### YOUR GOAL
Scan the material below for "lines", then return each line that contains it.
(SUPPLIED MATERIAL begins)
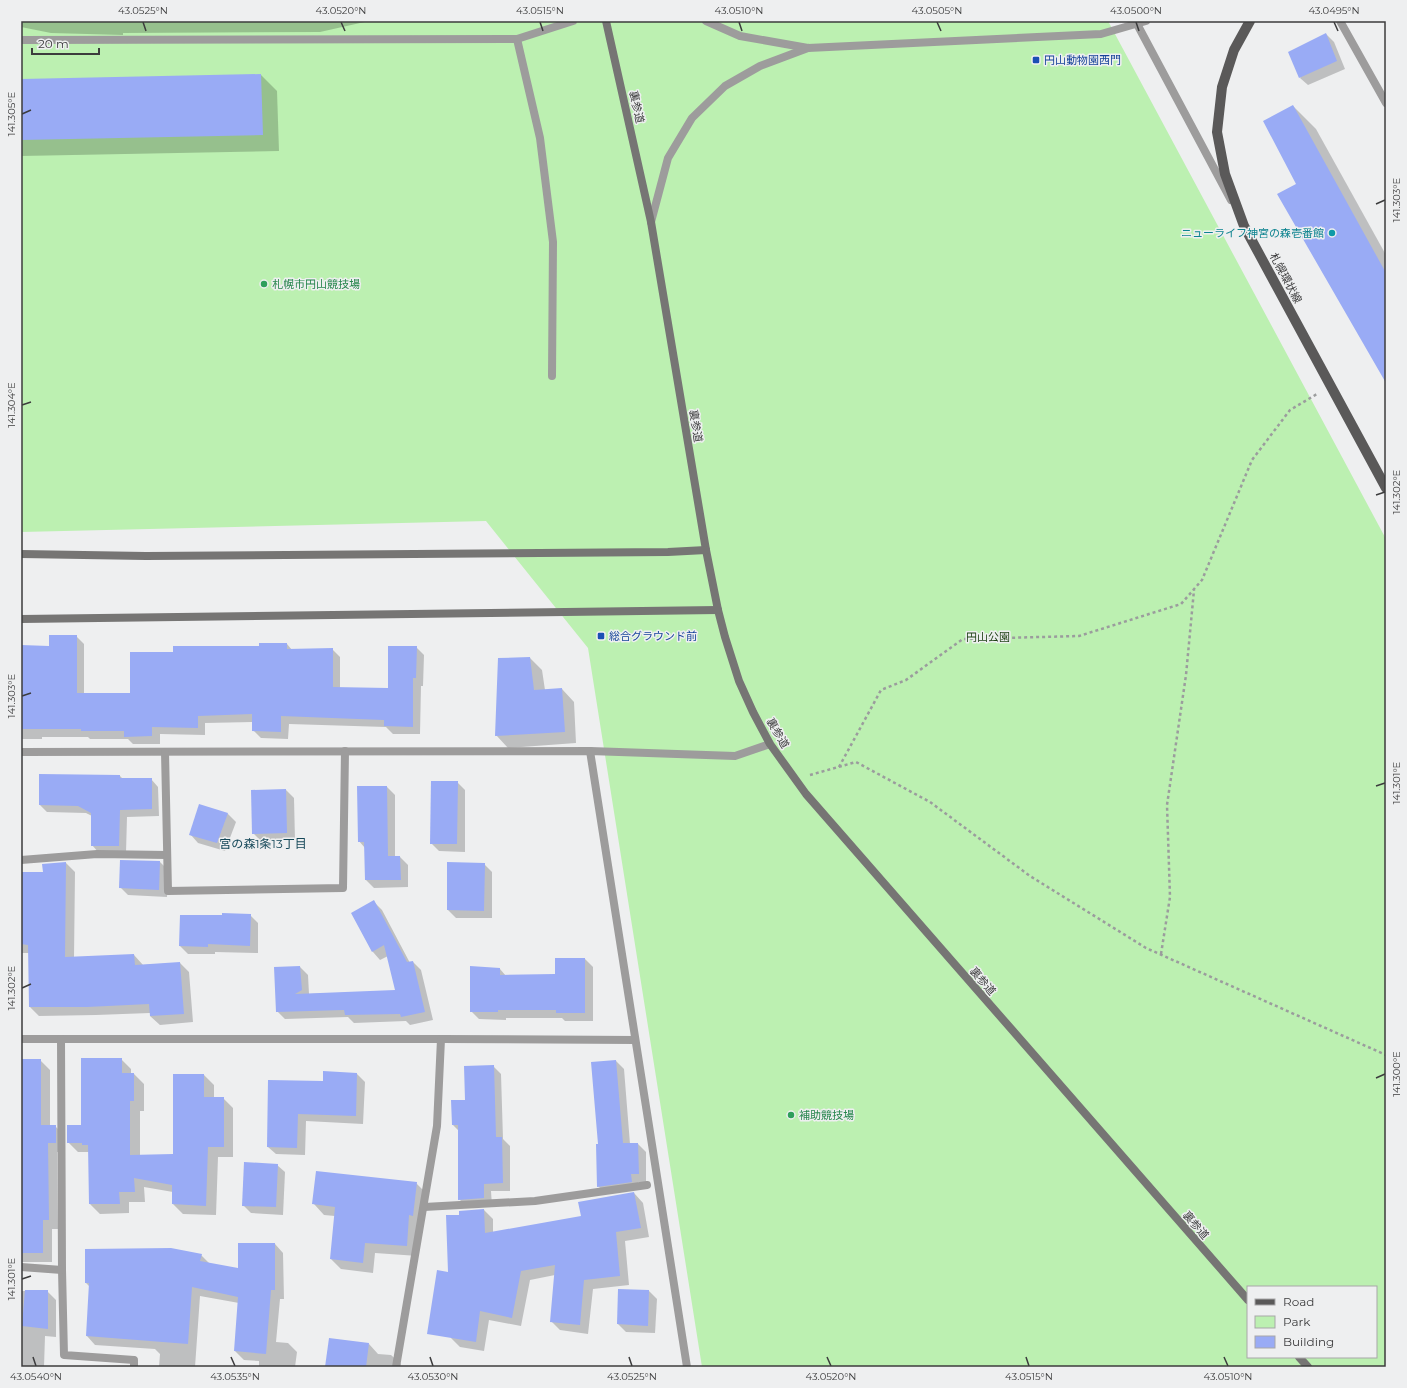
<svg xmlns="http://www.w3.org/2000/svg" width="1407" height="1388" viewBox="0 0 1407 1388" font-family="Montserrat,'Noto Sans JP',sans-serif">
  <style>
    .green { fill: #bcf0b1; fill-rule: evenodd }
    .shadow { fill: #0003 }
    .building { fill: #99abf5 }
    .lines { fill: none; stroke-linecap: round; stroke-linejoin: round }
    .path { stroke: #9b9c9d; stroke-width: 2.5; stroke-dasharray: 3 3; stroke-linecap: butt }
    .lane { stroke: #9d9c9c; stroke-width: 8 }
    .street { stroke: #9d9c9c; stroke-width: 8 }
    .secondary { stroke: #767574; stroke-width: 8 }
    .primary { stroke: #5a5959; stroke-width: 10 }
    .ticks { fill: none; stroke: #3c3c3d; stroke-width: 1.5 }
    .transit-dot { fill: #1a4fb4; stroke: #eeeff0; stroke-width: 1.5 }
    .culture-dot { fill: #0f9aa8; stroke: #eeeff0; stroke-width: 1.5 }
    .leisure-dot { fill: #2e9e5b; stroke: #eeeff0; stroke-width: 1.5 }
    .labels { text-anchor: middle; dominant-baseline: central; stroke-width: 3; stroke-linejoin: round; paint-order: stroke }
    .transit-label { font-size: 11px; fill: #164399; stroke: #eeeff0; text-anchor: start }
    .street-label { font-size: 11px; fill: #3c3c3d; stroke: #eeeff0 }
    .culture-label { font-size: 11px; fill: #0d838f; stroke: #eeeff0; text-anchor: end }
    .leisure-label { font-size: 11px; fill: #27864d; stroke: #eeeff0; text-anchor: start }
    .park-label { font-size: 11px; fill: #1b3f12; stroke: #eeeff0 }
    .neighbourhood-label { font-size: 12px; fill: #144758; stroke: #eeeff0 }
    .neatline { fill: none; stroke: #3c3c3d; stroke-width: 1.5 }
    .ticks-label { font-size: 10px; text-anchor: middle; fill: #3c3c3d }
  </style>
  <rect width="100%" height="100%" fill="#eeeff0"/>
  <path class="green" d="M 21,21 L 1108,21 L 1386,539 L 1386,1367 L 702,1367 L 588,648 L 486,521 L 21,532 ZM 1248,1287 L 1376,1287 L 1376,1357 L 1248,1357 Z"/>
  <g class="shadow">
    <polygon points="21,21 369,21 320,32 123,33 123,35 51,33 21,27"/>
    <polygon points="1326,34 1334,42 1345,69 1308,85 1300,78"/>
    <polygon points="261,75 277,91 279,151 21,156 21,80"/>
    <polygon points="1293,106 1316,129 1386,255 1386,381 1297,184"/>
    <polygon points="76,636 84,644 84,694 131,694 174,653 287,644 292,650 332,649 340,657 340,688 388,689 416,647 424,655 423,686 421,686 420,734 393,734 386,727 289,724 288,739 261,738 253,730 253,722 205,723 205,735 160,734 160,744 133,744 128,739 90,739 88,737 42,737 42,739 21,739 21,646 50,647"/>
    <polygon points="530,658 542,670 545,690 562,689 574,702 576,743 508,748 496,735"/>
    <polygon points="120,776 123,779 151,779 158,787 159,816 127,817 126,853 99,853 92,845 92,816 86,813 47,812 40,805"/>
    <polygon points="457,782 465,790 465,852 439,851 431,843"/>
    <polygon points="358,787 387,787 395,795 395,857 400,857 408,865 408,887 374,888 366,880 365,848 359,841"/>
    <polygon points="286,790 294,798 295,841 261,841 253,833"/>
    <polygon points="200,806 228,814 236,822 225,851 198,843 191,835"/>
    <polygon points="160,862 168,870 167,897 128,895 120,887"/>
    <polygon points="66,863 75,872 74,958 134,955 143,965 180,963 189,972 193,1022 160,1025 150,1016 150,1013 96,1015 39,1016 30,1007 29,953 21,953 21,873 44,873"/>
    <polygon points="484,864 492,872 492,918 456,918 448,910"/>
    <polygon points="374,902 382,910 410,963 413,962 421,970 433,1020 410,1025 406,1021 354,1023 348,1017 285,1019 277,1011 300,967 308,975 309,994 396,991 388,956 380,960 373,952"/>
    <polygon points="250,915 258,923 258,953 215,952 215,954 188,954 180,946"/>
    <polygon points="585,959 593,967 593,1021 565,1021 562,1018 506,1018 506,1020 479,1019 471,1011 500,969 506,976 556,975"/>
    <polygon points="121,1059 131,1069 131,1074 134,1074 144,1084 144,1111 140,1111 140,1156 174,1155 204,1075 214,1085 214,1098 223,1098 233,1108 233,1157 218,1157 216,1215 183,1214 173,1204 173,1192 144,1187 145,1202 129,1202 129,1213 100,1214 90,1204 89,1152 78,1152 68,1142 82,1126"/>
    <polygon points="21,1060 40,1060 50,1070 50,1126 55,1126 65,1136 65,1152 57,1152 58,1229 52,1229 52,1262 21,1262"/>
    <polygon points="616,1061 624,1069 630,1144 638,1144 646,1152 646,1182 638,1182 639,1189 606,1194 598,1186 599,1145"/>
    <polygon points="493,1066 501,1074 503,1139 510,1146 510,1191 491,1191 492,1206 467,1207 459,1199 459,1131 453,1125 466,1101"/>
    <polygon points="357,1074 365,1082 363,1124 306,1121 305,1155 276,1154 268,1147 324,1082"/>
    <polygon points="277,1165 285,1172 283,1215 251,1213 243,1205"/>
    <polygon points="416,1183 427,1194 418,1256 375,1253 373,1273 341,1269 331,1259 335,1216 324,1215 314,1204"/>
    <polygon points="634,1193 643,1203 649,1237 625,1241 629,1285 593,1289 588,1334 560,1330 551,1321 555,1275 530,1280 521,1326 489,1320 484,1351 460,1347 451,1338 460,1216 484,1210 493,1219 493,1233 582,1217"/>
    <polygon points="275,1244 283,1253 284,1299 280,1299 276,1342 288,1343 297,1352 295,1367 259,1367 259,1361 244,1360 235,1351 239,1303 200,1296 195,1367 159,1367 160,1354 155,1349 95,1345 87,1336 90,1287 86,1283 201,1255 210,1264 239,1270"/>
    <polygon points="21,1291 47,1291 56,1300 56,1337 45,1336 44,1367 21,1367"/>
    <polygon points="649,1291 657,1299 655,1333 626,1332 618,1324"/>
    <polygon points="369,1344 378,1354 391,1355 401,1364 400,1367 326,1367"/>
  </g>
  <g class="building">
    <polygon points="1326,33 1337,61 1299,78 1288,52"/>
    <polygon points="261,74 263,135 21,140 21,79"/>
    <polygon points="1293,105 1386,273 1386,383 1277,194 1296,184 1263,121"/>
    <polygon points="49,635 77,635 77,693 130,693 130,652 173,652 173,646 259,646 259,643 287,643 287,649 333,648 333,687 388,688 388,646 417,646 416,678 413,678 413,727 384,726 384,720 281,716 281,732 252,731 252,714 198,716 198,728 152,727 152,736 124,737 124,731 81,731 81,729 21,729 21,645 49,646"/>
    <polygon points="530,657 534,690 562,688 565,732 495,736 498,658"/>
    <polygon points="39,774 120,775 120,778 152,778 152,809 120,810 119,846 91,846 91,813 78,806 39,805"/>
    <polygon points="431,781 458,781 457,844 430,844"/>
    <polygon points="357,786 387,786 388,856 400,856 401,880 365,880 364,842 358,842"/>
    <polygon points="286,789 287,833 252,834 251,790"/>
    <polygon points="199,804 228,813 217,843 189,835"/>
    <polygon points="120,860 160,861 159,890 119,888"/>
    <polygon points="66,862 65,957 134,954 135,965 180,962 184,1014 150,1016 149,1004 87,1007 29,1007 28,945 21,944 21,872 43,872 42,864"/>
    <polygon points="447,862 485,863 484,911 447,910"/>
    <polygon points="374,900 407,962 413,961 425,1012 401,1017 400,1014 345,1015 344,1010 276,1012 274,967 300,966 302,990 295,994 395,990 384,945 372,952 351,913"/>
    <polygon points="222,913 251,914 250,946 208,944 208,947 179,946 180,915 222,915"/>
    <polygon points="555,958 585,958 585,1013 556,1013 556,1010 498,1010 498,1012 470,1012 470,966 500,968 500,975 555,974"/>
    <polygon points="81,1058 122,1058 122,1073 134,1073 134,1101 130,1101 130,1155 173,1154 173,1074 204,1074 204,1097 224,1097 224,1147 208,1147 206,1206 172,1204 172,1185 134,1178 135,1192 119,1192 120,1204 89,1204 88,1145 82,1145 82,1143 67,1143 67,1125 81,1125"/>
    <polygon points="21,1059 41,1059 41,1125 56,1125 56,1143 48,1143 49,1220 43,1220 43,1253 21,1253"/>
    <polygon points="616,1060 623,1143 638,1143 639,1174 631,1174 632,1182 597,1187 596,1144 598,1144 591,1062"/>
    <polygon points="494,1065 496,1137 502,1137 503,1183 484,1184 484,1198 458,1200 458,1125 452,1125 451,1100 465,1100 464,1066"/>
    <polygon points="323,1071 357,1073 356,1116 298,1114 297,1148 267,1147 268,1080 323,1081"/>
    <polygon points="244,1162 278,1164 276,1207 242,1206"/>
    <polygon points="316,1171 417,1182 413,1216 409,1215 407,1246 365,1243 363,1263 330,1259 335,1207 312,1204"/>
    <polygon points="634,1192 641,1228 616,1232 620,1276 584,1280 580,1325 550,1322 555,1265 521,1271 512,1318 480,1311 476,1342 427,1334 437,1270 448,1272 446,1215 459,1215 459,1211 484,1209 485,1233 581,1216 578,1202"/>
    <polygon points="238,1243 275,1243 275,1290 271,1290 266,1354 234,1351 238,1297 192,1287 188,1344 86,1336 89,1283 85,1283 85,1249 171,1248 202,1254 200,1261 238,1268"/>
    <polygon points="618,1289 649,1290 648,1326 617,1324"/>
    <polygon points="25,1290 48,1290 48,1329 22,1326"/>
    <polygon points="329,1338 369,1343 366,1367 325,1367"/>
  </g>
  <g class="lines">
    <g class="path">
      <polyline points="839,767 881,690 906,680 963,639 1079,636 1181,604 1202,580 1252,460 1290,410 1317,394"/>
      <polyline points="810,775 856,762 930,802 1030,876 1146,948 1386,1055"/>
      <polyline points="1161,954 1170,897 1167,805 1186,675 1194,590"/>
    </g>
    <g class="lane">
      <polyline points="517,39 540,138 553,242 552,376"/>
      <polyline points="21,40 517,39 573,21"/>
      <polyline points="21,860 97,854 167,855"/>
    </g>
    <g class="street">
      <polyline points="706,21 740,36 808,48 1101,34 1146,21"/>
      <polyline points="1340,21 1386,103"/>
      <polyline points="1137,24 1231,200"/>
      <polyline points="651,222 668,158 692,118 725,86 760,66 808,48"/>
      <polyline points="590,751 687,1367"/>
      <polyline points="21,752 590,751 735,756 770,744"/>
      <polyline points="165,752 168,891 343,888 345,751"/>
      <polyline points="21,1039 441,1039 635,1040"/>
      <polyline points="61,1039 62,1270 64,1355 134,1360 134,1367"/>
      <polyline points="424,1207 535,1201 647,1185"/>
      <polyline points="21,1267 62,1270"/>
      <polyline points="396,1367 437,1126 441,1039"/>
    </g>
    <g class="secondary">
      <polyline points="606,21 651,222 706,550 718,610 725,637 739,681 753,712 770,744 806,794 1248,1300"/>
      <polyline points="21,554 146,556 668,552 706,550"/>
      <polyline points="21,619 718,610"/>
      <polyline points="1299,1357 1308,1367"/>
    </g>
    <polyline class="primary" points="1250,21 1234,50 1222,87 1217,132 1225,174 1244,226 1386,488"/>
  </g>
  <path class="ticks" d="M 143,22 L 146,31M 341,22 L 345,31M 540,22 L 543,31M 739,22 L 742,31M 937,22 L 941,31M 1136,22 L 1139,31M 1334,22 L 1338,31M 22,114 L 31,110M 1376,204 L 1385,200M 22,405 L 31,402M 1376,495 L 1385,492M 22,696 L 31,693M 1376,786 L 1385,783M 22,988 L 31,984M 1376,1078 L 1385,1074M 22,1279 L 31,1276M 33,1357 L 36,1366M 231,1357 L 235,1366M 430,1357 L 433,1366M 629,1357 L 632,1366M 827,1357 L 831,1366M 1026,1357 L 1029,1366M 1224,1357 L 1228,1366"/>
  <g class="transit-dot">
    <rect x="1032" y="56" width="8" height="8" rx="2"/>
    <rect x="597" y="632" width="8" height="8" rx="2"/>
  </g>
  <circle class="culture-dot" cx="1332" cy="233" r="4"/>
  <g class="leisure-dot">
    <circle cx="264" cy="284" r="4"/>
    <circle cx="791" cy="1115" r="4"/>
  </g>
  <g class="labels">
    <g class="transit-label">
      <text x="1044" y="60">円山動物園西門</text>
      <text x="609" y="636">総合グラウンド前</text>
    </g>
    <g class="street-label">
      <text transform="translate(637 107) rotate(77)">裏参道</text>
      <text transform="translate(1286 278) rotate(62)">札幌環状線</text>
      <text transform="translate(696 426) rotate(81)">裏参道</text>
      <text transform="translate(778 733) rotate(60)">裏参道</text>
      <text transform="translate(983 981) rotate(49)">裏参道</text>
      <text transform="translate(1196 1225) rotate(49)">裏参道</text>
    </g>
    <g class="culture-label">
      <text x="1324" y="233">ニューライフ神宮の森壱番館</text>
    </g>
    <g class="leisure-label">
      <text x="272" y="284">札幌市円山競技場</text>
      <text x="799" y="1115">補助競技場</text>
    </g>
    <g class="park-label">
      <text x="988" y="637">円山公園</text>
    </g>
    <g class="neighbourhood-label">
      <text x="263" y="843">宮の森1条13丁目</text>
    </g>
  </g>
  <rect width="1407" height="1388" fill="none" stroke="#eeeff0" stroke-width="44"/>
  <rect x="1247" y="1286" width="130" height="72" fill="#eeeff0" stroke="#a7a7a8"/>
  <rect x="1255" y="1299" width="20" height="6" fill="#5a5959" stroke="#a7a7a8"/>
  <text x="1283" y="1306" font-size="12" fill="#3c3c3d">Road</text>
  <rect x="1255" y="1316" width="20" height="12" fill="#bcf0b1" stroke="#a7a7a8"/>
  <text x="1283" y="1326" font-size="12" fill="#3c3c3d">Park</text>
  <rect x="1255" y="1336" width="20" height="12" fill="#99abf5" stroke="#a7a7a8"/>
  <text x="1283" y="1346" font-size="12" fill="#3c3c3d">Building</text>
  <path d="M32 48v6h67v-6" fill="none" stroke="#3c3c3d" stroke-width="2"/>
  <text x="38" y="48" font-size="12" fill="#3c3c3d" stroke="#eeeff0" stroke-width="3" paint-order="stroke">20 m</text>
  <rect x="22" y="22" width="1363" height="1344" class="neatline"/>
  <g class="ticks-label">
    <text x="143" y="14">43.0525°N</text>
    <text x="341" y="14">43.0520°N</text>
    <text x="540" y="14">43.0515°N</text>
    <text x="739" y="14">43.0510°N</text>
    <text x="937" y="14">43.0505°N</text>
    <text x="1136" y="14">43.0500°N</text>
    <text x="1334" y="14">43.0495°N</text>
    <text transform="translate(11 114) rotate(-90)" y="4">141.305°E</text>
    <text transform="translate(1396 200) rotate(-90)" y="4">141.303°E</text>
    <text transform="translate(11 405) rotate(-90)" y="4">141.304°E</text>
    <text transform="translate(1396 492) rotate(-90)" y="4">141.302°E</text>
    <text transform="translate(11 696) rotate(-90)" y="4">141.303°E</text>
    <text transform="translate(1396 783) rotate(-90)" y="4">141.301°E</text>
    <text transform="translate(11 988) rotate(-90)" y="4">141.302°E</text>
    <text transform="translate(1396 1074) rotate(-90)" y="4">141.300°E</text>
    <text transform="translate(11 1279) rotate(-90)" y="4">141.301°E</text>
    <text x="36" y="1380">43.0540°N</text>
    <text x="235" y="1380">43.0535°N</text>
    <text x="433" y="1380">43.0530°N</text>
    <text x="632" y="1380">43.0525°N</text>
    <text x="831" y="1380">43.0520°N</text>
    <text x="1029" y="1380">43.0515°N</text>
    <text x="1228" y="1380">43.0510°N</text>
  </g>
</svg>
(SUPPLIED MATERIAL ends)
### RESULT OF THE EXERCISE
    .lines { fill: none; stroke-linecap: round; stroke-linejoin: round }
  <g class="lines">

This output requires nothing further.